Adolf Hitler's Nazi deputy Rudolf Hess was "murdered by British agents" to stop him spilling wartime secrets, it has been revealed.
According to a newly-released police report, Scotland Yard was given the names of British agents who allegedly murdered the Nazi Rudolf Hess in the infamous Spandau Prison but was advised by prosecutors not to pursue its investigations, the Independent reported.
Written two years after Hess's death in 1987, the classified document outlines a highly-sensitive inquiry into the claims of a British surgeon who had once treated Hitler's deputy that, rather than taking his own life, the elderly Nazi was killed on British orders to preserve wartime secrets.
Released under the Freedom of Information Act, the partially-redacted report by Detective Chief Superintendent Howard Jones revealed that the surgeon - Hugh Thomas - had supplied him with the names of two suspects provided by a "government employee" responsible for training secret agents.

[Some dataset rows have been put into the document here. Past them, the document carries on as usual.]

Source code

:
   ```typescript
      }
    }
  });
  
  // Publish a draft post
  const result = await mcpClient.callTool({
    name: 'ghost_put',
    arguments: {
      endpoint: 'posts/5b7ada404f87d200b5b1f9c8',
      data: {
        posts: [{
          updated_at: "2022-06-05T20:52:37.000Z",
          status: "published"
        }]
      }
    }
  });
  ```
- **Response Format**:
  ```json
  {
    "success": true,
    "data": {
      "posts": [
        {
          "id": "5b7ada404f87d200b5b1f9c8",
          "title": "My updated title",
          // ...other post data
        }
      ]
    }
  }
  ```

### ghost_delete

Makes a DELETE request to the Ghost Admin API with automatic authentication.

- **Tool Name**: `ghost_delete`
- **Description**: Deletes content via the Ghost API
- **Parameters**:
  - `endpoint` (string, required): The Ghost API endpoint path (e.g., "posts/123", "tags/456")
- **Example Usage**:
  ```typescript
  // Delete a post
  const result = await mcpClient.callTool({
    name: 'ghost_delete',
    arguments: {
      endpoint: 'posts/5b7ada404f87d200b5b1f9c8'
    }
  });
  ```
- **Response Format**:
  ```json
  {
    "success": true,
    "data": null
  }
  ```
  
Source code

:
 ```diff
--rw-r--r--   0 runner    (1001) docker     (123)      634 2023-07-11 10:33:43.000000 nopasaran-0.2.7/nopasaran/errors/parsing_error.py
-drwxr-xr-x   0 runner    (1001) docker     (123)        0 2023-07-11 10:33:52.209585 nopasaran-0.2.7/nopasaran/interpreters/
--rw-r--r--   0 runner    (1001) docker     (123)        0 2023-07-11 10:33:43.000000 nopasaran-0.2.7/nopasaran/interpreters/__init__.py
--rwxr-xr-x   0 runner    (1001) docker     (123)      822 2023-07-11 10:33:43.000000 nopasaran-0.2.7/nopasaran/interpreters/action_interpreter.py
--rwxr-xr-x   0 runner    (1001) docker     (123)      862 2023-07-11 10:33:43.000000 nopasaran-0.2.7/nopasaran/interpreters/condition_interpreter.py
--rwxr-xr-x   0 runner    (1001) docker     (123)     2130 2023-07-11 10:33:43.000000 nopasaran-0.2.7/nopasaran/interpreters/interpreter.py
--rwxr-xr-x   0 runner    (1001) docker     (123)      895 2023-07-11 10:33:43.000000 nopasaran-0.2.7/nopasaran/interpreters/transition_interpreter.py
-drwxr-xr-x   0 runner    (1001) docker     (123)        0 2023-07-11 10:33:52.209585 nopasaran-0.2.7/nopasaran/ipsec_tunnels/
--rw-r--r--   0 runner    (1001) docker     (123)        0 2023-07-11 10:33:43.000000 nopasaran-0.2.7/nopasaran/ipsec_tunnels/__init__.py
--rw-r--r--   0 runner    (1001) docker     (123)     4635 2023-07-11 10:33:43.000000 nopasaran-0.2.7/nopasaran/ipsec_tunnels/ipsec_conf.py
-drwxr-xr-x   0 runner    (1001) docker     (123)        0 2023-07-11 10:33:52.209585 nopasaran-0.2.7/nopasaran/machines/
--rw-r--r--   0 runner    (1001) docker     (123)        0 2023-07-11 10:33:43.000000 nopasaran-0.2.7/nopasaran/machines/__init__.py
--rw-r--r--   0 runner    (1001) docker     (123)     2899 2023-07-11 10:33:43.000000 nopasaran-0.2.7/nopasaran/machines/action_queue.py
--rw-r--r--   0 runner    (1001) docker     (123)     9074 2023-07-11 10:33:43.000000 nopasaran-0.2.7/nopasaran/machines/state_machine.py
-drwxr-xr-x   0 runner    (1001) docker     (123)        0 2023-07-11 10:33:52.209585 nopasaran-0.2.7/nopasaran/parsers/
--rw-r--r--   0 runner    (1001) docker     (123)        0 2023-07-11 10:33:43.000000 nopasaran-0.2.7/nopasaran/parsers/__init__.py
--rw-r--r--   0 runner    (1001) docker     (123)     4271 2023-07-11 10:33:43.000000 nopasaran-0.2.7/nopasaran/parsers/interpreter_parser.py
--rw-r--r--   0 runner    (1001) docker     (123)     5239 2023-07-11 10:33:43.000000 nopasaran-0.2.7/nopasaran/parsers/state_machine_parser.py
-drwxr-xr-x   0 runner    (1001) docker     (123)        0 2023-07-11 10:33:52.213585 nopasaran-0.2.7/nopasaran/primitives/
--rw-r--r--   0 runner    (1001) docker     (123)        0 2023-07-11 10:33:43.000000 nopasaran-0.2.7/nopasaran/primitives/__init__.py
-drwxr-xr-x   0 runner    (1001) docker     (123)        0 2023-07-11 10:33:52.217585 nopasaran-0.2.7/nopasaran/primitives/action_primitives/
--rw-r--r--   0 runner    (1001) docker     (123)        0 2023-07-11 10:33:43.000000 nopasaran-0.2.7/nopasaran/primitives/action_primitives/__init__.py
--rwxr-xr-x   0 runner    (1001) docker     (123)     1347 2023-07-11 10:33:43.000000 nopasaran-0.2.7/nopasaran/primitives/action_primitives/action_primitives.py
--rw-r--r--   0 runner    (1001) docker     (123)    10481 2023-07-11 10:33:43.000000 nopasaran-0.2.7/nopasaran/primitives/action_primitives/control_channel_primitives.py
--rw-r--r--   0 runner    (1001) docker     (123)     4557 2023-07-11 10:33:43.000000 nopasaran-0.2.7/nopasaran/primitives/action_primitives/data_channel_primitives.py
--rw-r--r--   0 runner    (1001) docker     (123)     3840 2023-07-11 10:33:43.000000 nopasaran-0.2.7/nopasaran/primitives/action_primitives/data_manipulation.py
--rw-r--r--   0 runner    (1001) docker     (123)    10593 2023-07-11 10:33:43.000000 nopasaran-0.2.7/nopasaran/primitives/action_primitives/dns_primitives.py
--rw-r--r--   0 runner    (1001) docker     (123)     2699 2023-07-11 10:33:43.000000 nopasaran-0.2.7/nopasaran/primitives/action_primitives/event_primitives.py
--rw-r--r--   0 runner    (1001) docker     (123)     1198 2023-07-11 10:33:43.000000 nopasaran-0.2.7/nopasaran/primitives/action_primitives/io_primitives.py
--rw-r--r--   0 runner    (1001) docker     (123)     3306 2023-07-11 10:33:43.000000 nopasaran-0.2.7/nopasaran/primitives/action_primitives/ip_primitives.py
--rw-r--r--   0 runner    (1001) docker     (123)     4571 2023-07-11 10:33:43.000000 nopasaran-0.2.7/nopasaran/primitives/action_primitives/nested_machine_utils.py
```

Withheld for nearly 25 years, the report has been released by the Yard's counter-terrorism command following consultation with "other Government and foreign government departments".
The death of Hess in Berlin at the age of 93 after he apparently hung himself with a wire flex in a summer house in the grounds of Spandau has long been controversial with claims that he was too infirm to commit suicide and a farewell note to his family had in fact been written 20 years earlier.